Comento com os dois diretores que, ao ver Inabitável em outubro de 2020, no Olhar de Cinema, conversei com André Santa Rosa, crítico do Diario de Pernambuco, e juntos concordamos que havíamos sentido uma atmosfera à Arquivo X - seriado criado por Chris Carter na década de 1990, com David Duchovny e Gillian Anderson como os agentes do FBI Fox Mulder e Dana Scully, a investigar casos em que abundavam o fantástico, o sobrenatural e o inexplicável. “Através de uma realidade concreta, que dá conta do estado do nosso país, construímos a narrativa no gênero fantástico. É como uma mensagem colocada numa garrafa, enviada para que o mundo consiga entender um pouco o que é viver no Brasil nesses tempos tão difíceis”, pontua Enock.
De Salvador, onde mora, Luciana Souza fala à Continente sobre os elementos que aproximam o curta das realidades locais e do resto do planeta. “Sabemos que essa realidade de violência, de medo, é algo que nos traz ao Recife e também aqui à Bahia. Como sociedade, fomos caminhando de forma abafar as diferenças, a diversidade, a própria nudez do ser humano e assim mascarando com outras fantasias, como se o mundo tivesse que ser assim - homem e mulher, pai e mãe. Isso gera uma desumanidade e conflitos e se mistura com as diferenças de classe e com a luta pela manutenção de privilégios. Acho que esse momento de pandemia vem acirrar tudo isso e mostrar que, cada vez mais, são questões e temas que estão entrelaçados. Inabitável vem do Recife, e tem a ver com Salvador, mas vai adentrando em problemas que estão no mundo. Essa luta nos Estados Unidos, onde a negritude toma um posicionamento e está se impondo, reverbera aqui também”, pondera a atriz.
Ela conta que já admirava o cinema produzido no Recife, em Pernambuco, e que a experiência com Bacurau, de Kleber Mendonça Filho e Juliano Dornelles, sinalizou algo: “Me disse para entrar mais nesse lugar, para me relacionar mais com as pessoas aí. O processo de Inabitável foi muito bom, pois pude fazer uma imersão total, estar ali junto dos aderecistas, da maquinaria. Todo dado é importante para meu trabalho como atriz. Sou muito grata porque esse filme me deu uma imersão maior e agora tem tido uma repercussão enorme, a partir dessa temática gritante e necessária que o conduz”.

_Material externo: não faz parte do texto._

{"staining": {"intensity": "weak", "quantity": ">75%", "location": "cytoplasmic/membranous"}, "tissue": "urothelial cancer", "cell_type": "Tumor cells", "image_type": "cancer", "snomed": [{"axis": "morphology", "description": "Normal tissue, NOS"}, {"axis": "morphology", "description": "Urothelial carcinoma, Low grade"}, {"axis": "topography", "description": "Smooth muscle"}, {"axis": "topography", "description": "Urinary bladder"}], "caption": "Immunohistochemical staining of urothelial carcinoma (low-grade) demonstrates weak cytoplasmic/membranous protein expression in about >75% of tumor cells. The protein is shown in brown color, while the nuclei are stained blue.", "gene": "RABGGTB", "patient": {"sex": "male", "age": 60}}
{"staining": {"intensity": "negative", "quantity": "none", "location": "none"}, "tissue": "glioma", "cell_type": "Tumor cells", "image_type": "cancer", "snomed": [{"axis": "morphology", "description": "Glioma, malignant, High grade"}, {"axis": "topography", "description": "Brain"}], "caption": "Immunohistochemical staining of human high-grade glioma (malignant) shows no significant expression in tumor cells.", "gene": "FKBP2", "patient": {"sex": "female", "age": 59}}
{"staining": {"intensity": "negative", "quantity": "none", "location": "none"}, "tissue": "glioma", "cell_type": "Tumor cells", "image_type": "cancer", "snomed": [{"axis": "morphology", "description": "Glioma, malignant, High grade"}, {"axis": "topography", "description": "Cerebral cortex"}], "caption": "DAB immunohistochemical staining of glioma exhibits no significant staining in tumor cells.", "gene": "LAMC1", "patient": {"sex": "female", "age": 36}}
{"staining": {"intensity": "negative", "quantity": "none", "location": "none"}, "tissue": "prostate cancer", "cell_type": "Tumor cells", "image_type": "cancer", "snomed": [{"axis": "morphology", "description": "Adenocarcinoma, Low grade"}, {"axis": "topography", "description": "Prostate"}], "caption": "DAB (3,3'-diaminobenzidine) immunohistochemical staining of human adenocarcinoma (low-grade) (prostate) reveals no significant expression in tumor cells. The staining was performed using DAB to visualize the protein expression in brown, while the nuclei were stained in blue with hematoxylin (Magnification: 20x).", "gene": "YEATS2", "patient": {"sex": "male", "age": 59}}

No final, quando Marilene, seu personagem, olha para o horizonte, em um plano que me remete a Contatos imediatos do terceiro grau (1982), de Steven Spielberg, Inabitável reforça a magia que o cinema há de sempre nos trazer. “Uma possiblidade de existir um lugar onde se possa viver sem essas limitações, sem medo, onde as diferenças possam se respeitadas, onde se possa ter uma vida digna de fato”, aponta Luciana Souza. “Onde Marielle Franco, Mateusa, Dandara, Beto, assassinado no Carreffour de Porto Alegre, não precisem morrer, onde a população negra não seja exterminada dentro de uma política de Estado”, corrobora Matheus Farias.
Em Sundance, nos festivais brasileiros e em todas as outras mostras em que for escalado, este filme nos lembrará, sempre, que “a verdade está lá fora”, como diziam Mulder e Scully em Arquivo X, e que a arte é sempre esperança.
LUCIANA VERAS é repórter especial da revista Continente e crítica de cinema.